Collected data
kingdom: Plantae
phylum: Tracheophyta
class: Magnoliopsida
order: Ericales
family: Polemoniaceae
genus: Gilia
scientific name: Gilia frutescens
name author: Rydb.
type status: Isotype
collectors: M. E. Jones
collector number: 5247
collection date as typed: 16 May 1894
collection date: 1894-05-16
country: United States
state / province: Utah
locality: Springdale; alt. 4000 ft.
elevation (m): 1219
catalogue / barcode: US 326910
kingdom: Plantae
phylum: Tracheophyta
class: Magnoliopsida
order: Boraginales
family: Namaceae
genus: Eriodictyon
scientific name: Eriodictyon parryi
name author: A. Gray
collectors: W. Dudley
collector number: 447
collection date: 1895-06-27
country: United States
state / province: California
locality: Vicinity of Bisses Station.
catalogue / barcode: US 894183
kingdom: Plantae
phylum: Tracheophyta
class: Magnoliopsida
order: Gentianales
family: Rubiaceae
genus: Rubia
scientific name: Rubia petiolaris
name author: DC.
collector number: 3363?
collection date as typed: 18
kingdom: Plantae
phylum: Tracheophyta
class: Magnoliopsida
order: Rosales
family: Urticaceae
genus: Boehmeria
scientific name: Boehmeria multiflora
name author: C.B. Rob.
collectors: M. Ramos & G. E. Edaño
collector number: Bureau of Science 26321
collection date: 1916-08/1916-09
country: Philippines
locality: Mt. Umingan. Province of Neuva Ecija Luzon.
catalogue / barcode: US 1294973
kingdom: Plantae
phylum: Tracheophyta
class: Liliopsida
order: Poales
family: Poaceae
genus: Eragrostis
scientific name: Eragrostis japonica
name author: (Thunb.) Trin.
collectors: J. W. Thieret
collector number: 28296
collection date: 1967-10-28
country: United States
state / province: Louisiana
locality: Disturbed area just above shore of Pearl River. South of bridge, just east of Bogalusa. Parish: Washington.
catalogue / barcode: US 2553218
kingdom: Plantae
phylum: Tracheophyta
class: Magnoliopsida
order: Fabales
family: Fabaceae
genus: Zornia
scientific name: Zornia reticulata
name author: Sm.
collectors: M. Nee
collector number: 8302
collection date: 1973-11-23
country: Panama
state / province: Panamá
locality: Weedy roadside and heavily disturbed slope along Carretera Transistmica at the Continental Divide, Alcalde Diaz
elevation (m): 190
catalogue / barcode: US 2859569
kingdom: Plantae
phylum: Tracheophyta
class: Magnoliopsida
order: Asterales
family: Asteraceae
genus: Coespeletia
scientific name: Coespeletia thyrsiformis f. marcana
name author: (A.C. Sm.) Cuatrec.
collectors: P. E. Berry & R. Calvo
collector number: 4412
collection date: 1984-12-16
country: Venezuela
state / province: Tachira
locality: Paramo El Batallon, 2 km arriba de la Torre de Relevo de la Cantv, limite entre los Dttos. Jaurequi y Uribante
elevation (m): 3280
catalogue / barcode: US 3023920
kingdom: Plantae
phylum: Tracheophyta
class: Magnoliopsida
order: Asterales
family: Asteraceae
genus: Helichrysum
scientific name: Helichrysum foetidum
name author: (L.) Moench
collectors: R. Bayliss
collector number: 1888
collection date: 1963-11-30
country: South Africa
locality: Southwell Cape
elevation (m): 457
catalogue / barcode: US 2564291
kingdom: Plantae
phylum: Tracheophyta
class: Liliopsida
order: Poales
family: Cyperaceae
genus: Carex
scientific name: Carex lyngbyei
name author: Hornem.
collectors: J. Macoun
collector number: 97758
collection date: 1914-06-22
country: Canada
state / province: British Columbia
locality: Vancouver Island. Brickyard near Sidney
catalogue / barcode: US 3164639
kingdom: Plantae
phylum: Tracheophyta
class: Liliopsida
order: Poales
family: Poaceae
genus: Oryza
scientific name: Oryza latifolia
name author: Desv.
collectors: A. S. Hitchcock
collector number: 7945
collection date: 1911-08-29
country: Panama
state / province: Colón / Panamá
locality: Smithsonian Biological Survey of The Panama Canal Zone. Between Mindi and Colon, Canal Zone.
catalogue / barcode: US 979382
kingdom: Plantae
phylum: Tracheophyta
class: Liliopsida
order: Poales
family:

**WHAT YOU HAVE TO DO**
Reproduce every line of the listing above without any changes.

**SOLUTION TO THIS TASK**
kingdom: Plantae
phylum: Tracheophyta
class: Magnoliopsida
order: Ericales
family: Polemoniaceae
genus: Gilia
scientific name: Gilia frutescens
name author: Rydb.
type status: Isotype
collectors: M. E. Jones
collector number: 5247
collection date as typed: 16 May 1894
collection date: 1894-05-16
country: United States
state / province: Utah
locality: Springdale; alt. 4000 ft.
elevation (m): 1219
catalogue / barcode: US 326910
kingdom: Plantae
phylum: Tracheophyta
class: Magnoliopsida
order: Boraginales
family: Namaceae
genus: Eriodictyon
scientific name: Eriodictyon parryi
name author: A. Gray
collectors: W. Dudley
collector number: 447
collection date: 1895-06-27
country: United States
state / province: California
locality: Vicinity of Bisses Station.
catalogue / barcode: US 894183
kingdom: Plantae
phylum: Tracheophyta
class: Magnoliopsida
order: Gentianales
family: Rubiaceae
genus: Rubia
scientific name: Rubia petiolaris
name author: DC.
collector number: 3363?
collection date as typed: 18
kingdom: Plantae
phylum: Tracheophyta
class: Magnoliopsida
order: Rosales
family: Urticaceae
genus: Boehmeria
scientific name: Boehmeria multiflora
name author: C.B. Rob.
collectors: M. Ramos & G. E. Edaño
collector number: Bureau of Science 26321
collection date: 1916-08/1916-09
country: Philippines
locality: Mt. Umingan. Province of Neuva Ecija Luzon.
catalogue / barcode: US 1294973
kingdom: Plantae
phylum: Tracheophyta
class: Liliopsida
order: Poales
family: Poaceae
genus: Eragrostis
scientific name: Eragrostis japonica
name author: (Thunb.) Trin.
collectors: J. W. Thieret
collector number: 28296
collection date: 1967-10-28
country: United States
state / province: Louisiana
locality: Disturbed area just above shore of Pearl River. South of bridge, just east of Bogalusa. Parish: Washington.
catalogue / barcode: US 2553218
kingdom: Plantae
phylum: Tracheophyta
class: Magnoliopsida
order: Fabales
family: Fabaceae
genus: Zornia
scientific name: Zornia reticulata
name author: Sm.
collectors: M. Nee
collector number: 8302
collection date: 1973-11-23
country: Panama
state / province: Panamá
locality: Weedy roadside and heavily disturbed slope along Carretera Transistmica at the Continental Divide, Alcalde Diaz
elevation (m): 190
catalogue / barcode: US 2859569
kingdom: Plantae
phylum: Tracheophyta
class: Magnoliopsida
order: Asterales
family: Asteraceae
genus: Coespeletia
scientific name: Coespeletia thyrsiformis f. marcana
name author: (A.C. Sm.) Cuatrec.
collectors: P. E. Berry & R. Calvo
collector number: 4412
collection date: 1984-12-16
country: Venezuela
state / province: Tachira
locality: Paramo El Batallon, 2 km arriba de la Torre de Relevo de la Cantv, limite entre los Dttos. Jaurequi y Uribante
elevation (m): 3280
catalogue / barcode: US 3023920
kingdom: Plantae
phylum: Tracheophyta
class: Magnoliopsida
order: Asterales
family: Asteraceae
genus: Helichrysum
scientific name: Helichrysum foetidum
name author: (L.) Moench
collectors: R. Bayliss
collector number: 1888
collection date: 1963-11-30
country: South Africa
locality: Southwell Cape
elevation (m): 457
catalogue / barcode: US 2564291
kingdom: Plantae
phylum: Tracheophyta
class: Liliopsida
order: Poales
family: Cyperaceae
genus: Carex
scientific name: Carex lyngbyei
name author: Hornem.
collectors: J. Macoun
collector number: 97758
collection date: 1914-06-22
country: Canada
state / province: British Columbia
locality: Vancouver Island. Brickyard near Sidney
catalogue / barcode: US 3164639
kingdom: Plantae
phylum: Tracheophyta
class: Liliopsida
order: Poales
family: Poaceae
genus: Oryza
scientific name: Oryza latifolia
name author: Desv.
collectors: A. S. Hitchcock
collector number: 7945
collection date: 1911-08-29
country: Panama
state / province: Colón / Panamá
locality: Smithsonian Biological Survey of The Panama Canal Zone. Between Mindi and Colon, Canal Zone.
catalogue / barcode: US 979382
kingdom: Plantae
phylum: Tracheophyta
class: Liliopsida
order: Poales
family:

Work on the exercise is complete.